We want the line numbers because with them, we can do 'less FILE
'
and then jump to the spot with the null bytes using the line number.
When looking at the output from less
here, remember that null
bytes will be printed as two characters (as '^@
') even though
they're only a single character. Where this came up for me was that
one of our null bytes was in some base64 lines, and initially I was
going to say that the null byte was clearly an addition to it because
the line with it in was a character longer than the other base64
lines around it. Then I realized this expansion, and thus that our
null byte had replaced a base64 character instead of being inserted
between two.
(Unfortunately all of this looking brought us not much closer to having some idea of why null bytes are showing up in people's mailboxes, although there's indications that some of them may have been inserted by the original sender and then passed intact through Exim. What I haven't done yet and should do is actually test how various elements of our overall mail system behave when fed SMTP messages with null bytes, although that would only tell me the system's current behavior, not what it used to do several or many years ago, which is when some of the nulls apparently date from.)

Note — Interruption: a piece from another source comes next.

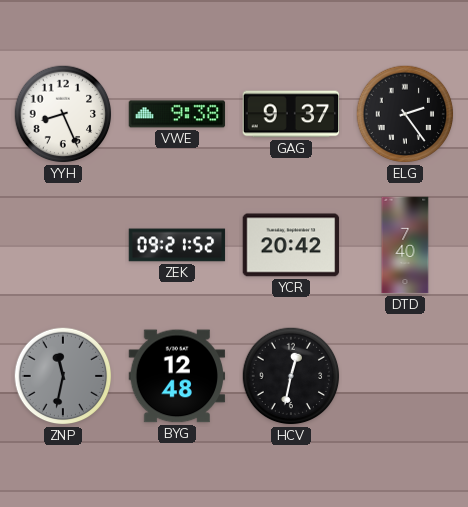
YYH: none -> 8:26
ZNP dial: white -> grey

PS: I've tried loading the mailbox file into an editor to use it
to search for nulls. For a sufficiently large mailbox, the result
didn't go all that well, and I had to worry about inadvertently
modifying the file. Perhaps there is an 'editor' that is efficient
for this, but if so I don't have it lying around, while grep
is
right there.
(I believe I got the grep -P '\x00'
trick from Stackoverflow,
where it's shown up in a number of answers.)